The toll of working shifts

January
January is turning out to be a very busy month for my better half. One of the guys he works with, has had to go out of town for a few weeks which means overtime, six extra shifts this month. Now that doesn’t sound like a lot, but when you work twelve hours (he is paid extra for breaks and lunch since his job does not allow him to leave the boiler room), and then throw in a few extra, your body becomes completely messed up. This week alone, instead of working just two nights, he did four, and without any days off, he is switching to days (Sunday is considered a day off since the shift started Saturday night). Thus, he worked Wednesday night, Thursday night, Friday night, and Saturday night, and tomorrow morning he will go in for a twelve hour day. Basically when he came home this morning he only slept for three or four hours, because he will be going back to bed tonight so he can get up and go to work in the morning.

Hubby and I have been together for almost thirty-one years and he has always worked shifts. Way back when, he used to work a completely insane schedule. The shifts comprised of working seven-eight hour days, two off, seven afternoons, two off, then seven nights with three days off. This rotation gave him one weekend off a month. I found it to be particularly difficult on me also; I had three kids all under the age of five and if it wasn’t for the help of my mother, I would have went crazy. Afternoons were the hardest, feeding the kids supper, clean up, cleaning them up, and putting them into bed. I’m pretty sure, I went to bed right after the kids. My one saving grace, my kids were (and still are) sleepers. All loved a good twelve hours of sleep, so bedtime was at 7 p.m.

Throughout the years, hubby has worked all different rotations, with each new job he started, there was always a new schedule to get used too. One benefit I did enjoy was him having days off during the week. On those days, he could and would gladly take kids to school, swimming, or soccer, giving me a break. When it is just you and the kids for days on end, you feel and are in some ways a single parent, because even if hubby was home, there were days he was just too exhausted to really do anything, or he was sleeping.

Hubby has worked his current shift rotation for quite a number of years, and as it worked out, he wasn’t here for Christmas, boxing day, or New Year’s eve. On Christmas, we all woke at 6 a.m. to open our gifts, then middle child drove dad to work while the rest of us went back to bed (actually I stayed up, and started work on the dinner since we were having company). When the kids were small, it was a lot more difficult; waking kids early, or having them have to wait until dad gets home, is hard when all you want to do is open presents. The kids were troopers though, and would wait, asking every few minutes, “is he on his way home mommy”, kind of like the “are we there yet”question.

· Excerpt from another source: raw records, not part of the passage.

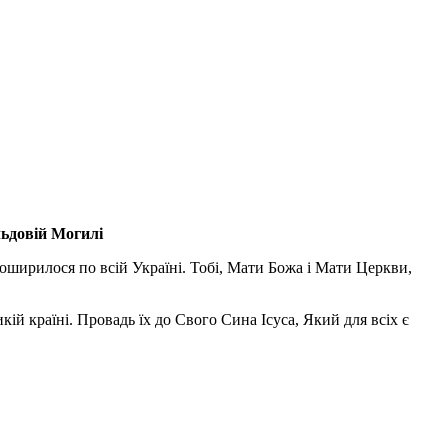
льдовій Могилі
поширилося по всій Україні. Тобі, Мати Божа і Мати Церкви,
ій країні. Провадь їх до Свого Сина Ісуса, Який для всіх є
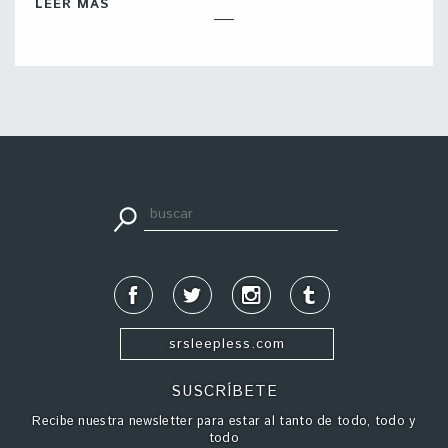
LEER MÁS
apuestadeportiva24.co
srsleepless.com
SUSCRÍBETE
Recibe nuestra newsletter para estar al tanto de todo, todo y
todo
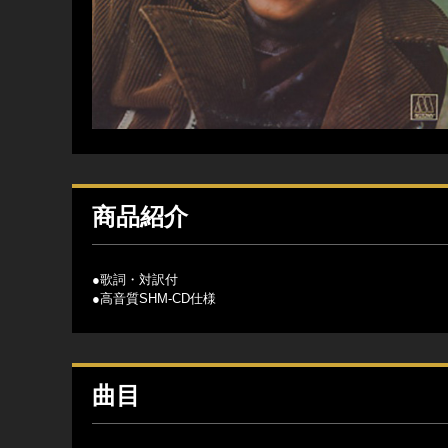
商品紹介
●歌詞・対訳付
●高音質SHM-CD仕様
曲目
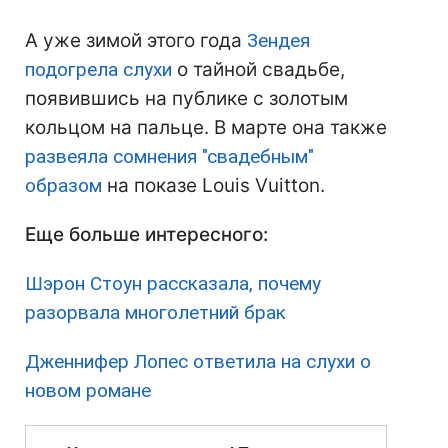
А уже зимой этого года
Зендея
подогрела слухи
о тайной свадьбе,
появившись на публике с золотым
кольцом на пальце. В марте она также
развеяла сомнения "свадебным"
образом
на показе Louis Vuitton.
Еще больше интересного:
Шэрон Стоун рассказала, почему
разорвала многолетний брак
Дженнифер Лопес ответила на слухи о
новом романе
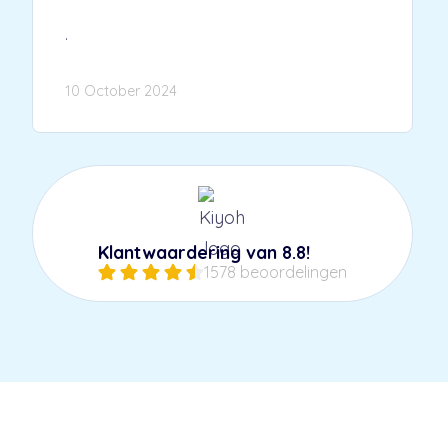
.
10 October 2024
Klantwaardering van
8.8
!
1578
beoordelingen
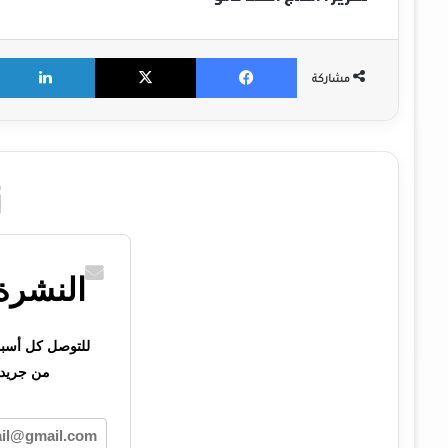
X
Facebook
مشاركة
النشرة 
للتوصل كل أسبوع 
من جريدت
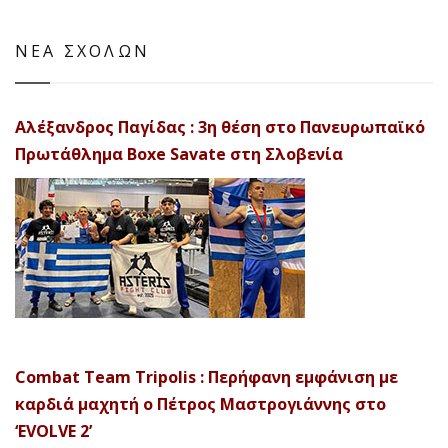
ΝΕΑ ΣΧΟΛΩΝ
Αλέξανδρος Παγίδας : 3η θέση στο Πανευρωπαϊκό
Πρωτάθλημα Boxe Savate στη Σλοβενία
Combat Team Tripolis : Περήφανη εμφάνιση με
καρδιά μαχητή ο Πέτρος Μαστρογιάννης στο
‘EVOLVE 2’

The one major bonus of night shift, especially when the kids were (are) in school, is well, sex. The kids weren’t home, so the parents played!

7 thoughts on “The toll of working shifts

  1. Pingback: The toll of working shifts | LAB

  2. Brandy

    Mine works shift work too. Has since we met each other. It was the worst when they went to 8 hr shifts to stick it to their employer. I definitely felt like a single parent then. You mentioned your husband works in a boiler room. What is his title? Mine is a power engineer and has worked in boilers too.

    Reply
    1. Catherine Burden Post author

      Hubby is a 2nd class Stationary Engineer. It took a bit to get used too, but I prefer the 12 hour shifts, because with this rotation he receives 2 weekends off a month. Thus we can actually have some sort of social life.

      Reply
  3. Izzie Anderton

    Congratulations on making this work with 3 kids over the years!!! It’s not easy. Hubby and I worked separate shifts for 7 years whilst literally juggling the twins & I have no idea how we stayed sane!!!

    Reply
    1. Catherine Burden Post author

      Juggling twins and two different shifts, I would have lost my mind. On the other hand, it is amazing how we do cope and somehow work out lives around the shifts. Kudos to you and your husband.

      Reply
  4. aFrankAngle

    Because not everyone has the benefits of traditional hours, thanks for the reminders. Loud Cheers to both of you for working it work for many years!!! … and for the excellent “touche” at the end!